Was sich genauer berechnen lässt: Wie viel Energie die Beschneiung in einer Skisaison braucht. Gemäss Seilbahnen Schweiz sind es 65 Gigawattstunden. Das sind 40 Prozent des gesamten Stromverbrauchs der Schweiz an einem Tag.
Umweltschutzorganisationen wie zum Beispiel Mountain Wilderness finden das klar zu viel. In Deutschland hat Mountain Wilderness gerade einen Protest gegen künstliche Beschneiung gestartet. Der Schweizer Ableger plant zwar momentan zum Thema keine politische Arbeit, aber sagt: «Es ist absurd, dass durch Schneekanonen der Klimawandel befeuert und der Winter künstlich konserviert wird.»
65 Gigawattstunden ist eine abstrakte Zahl, und auch der Vergleich mit dem Stromverbrauch der Schweiz scheint irgendwie wenig hilfreich, um einzuordnen, wie umweltschädlich die Beschneiung ist. Schneekönig Gummerer sagt: «Der Flugreiseverkehr verbraucht ja Unmengen mehr Energie als die Beschneiung.» Und meint damit: Man sollte darüber nachdenken, wie sich all die Skifahrer vergnügen würden, wenn es keine Skigebiete mehr gäbe.
Mit sanftem Tourismus, entgegnen die Umweltschützer dann und nennen Winterwandern oder Schlittschuhlaufen als Alternativen. Aber Skitourismus ist heute Massentourismus. Die drei Millionen Menschen, die in der Schweiz immer noch regelmässig Skifahren, werden nicht einfach zu Winterspaziergängern. Sondern zu Fluggästen, die in die Wärme fliehen oder dorthin fliegen, wo immer noch Schnee liegt.

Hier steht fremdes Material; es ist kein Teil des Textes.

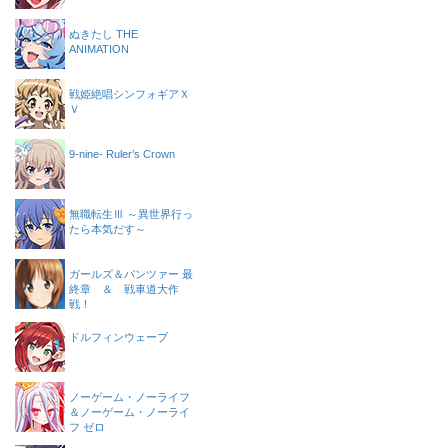
ぬきたし THE
ANIMATION
戦姫絶唱シンフォギアＸ
Ｖ
9-nine- Ruler’s Crown
無職転生Ⅲ ～異世界行っ
たら本気だす～
ガールズ＆パンツァー 最
終章 ＆ 戦車道大作
戦！
ドルフィンウェーブ
ノーゲーム・ノーライフ
＆ノーゲーム・ノーライ
フ ゼロ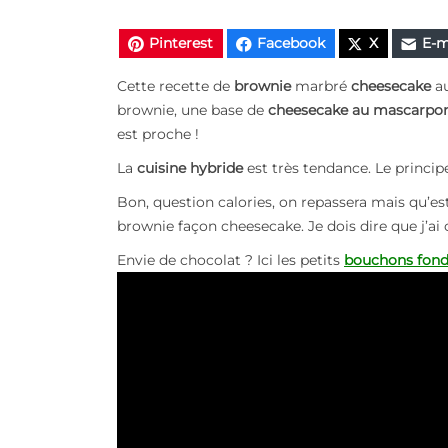
Pinterest
Facebook
X
E-m
Cette recette de
brownie
marbré
cheesecake
a
brownie, une base de
cheesecake au mascarpo
est proche !
La
cuisine hybride
est très tendance. Le princi
Bon, question calories, on repassera mais qu’es
brownie façon cheesecake. Je dois dire que j’a
Envie de chocolat ? Ici les petits
bouchons fond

An Wanderern werden die Winterorte sowieso nie genug verdienen. Skilifte und Schneekanonen sind für die Menschen in den Bergtälern notwendige Infrastruktur, um ihren Lebensunterhalt zu verdienen. Der Produktmanager von Technoalpin sagt: «Irgendwann muss man sich auch entscheiden: Will man in den Bergen wirtschaften, arbeiten und leben – oder will man das nicht?»
Für viele Stadtbewohner, die in die Berge fahren, ist die Schneekanone ein Objekt in der Natur, das irritiert. Eine künstliche Installation des Menschen, die sie daran erinnert, was aus dem Naturerlebnis Skifahren geworden ist: ein Industrieprodukt in einer hochtechnologisierten Sportarena.

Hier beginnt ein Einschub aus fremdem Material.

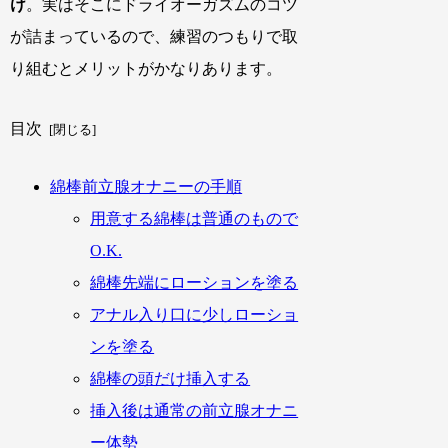
け
。実はそこにドライオーガズムのコツ
が詰まっているので、練習のつもりで取
り組むとメリットがかなりあります。
目次
綿棒前立腺オナニーの手順
用意する綿棒は普通のもので
O.K.
綿棒先端にローションを塗る
アナル入り口に少しローショ
ンを塗る
綿棒の頭だけ挿入する
挿入後は通常の前立腺オナニ
ー体勢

Bei Technoalpin erzählt man sich eine Geschichte. In einem Skigebiet in der Nähe sei im Sommer ein Lift erneuert worden. Eine Wanderin habe das dortige Büro betreten, den Tränen nahe, und sich über die Zerstörung der Natur beklagt. Das gehe doch nicht. Da sei sie gefragt worden, wie sie denn auf den Berg gekommen sei. Dann machen sie bei Technoalpin eine Pause in der Erzählung und sagen: Mit der Seilbahn natürlich.
Die Geschichte klingt fast zu gut, um wahr zu sein. Aber für die Leute von Technoalpin ist sie wahr.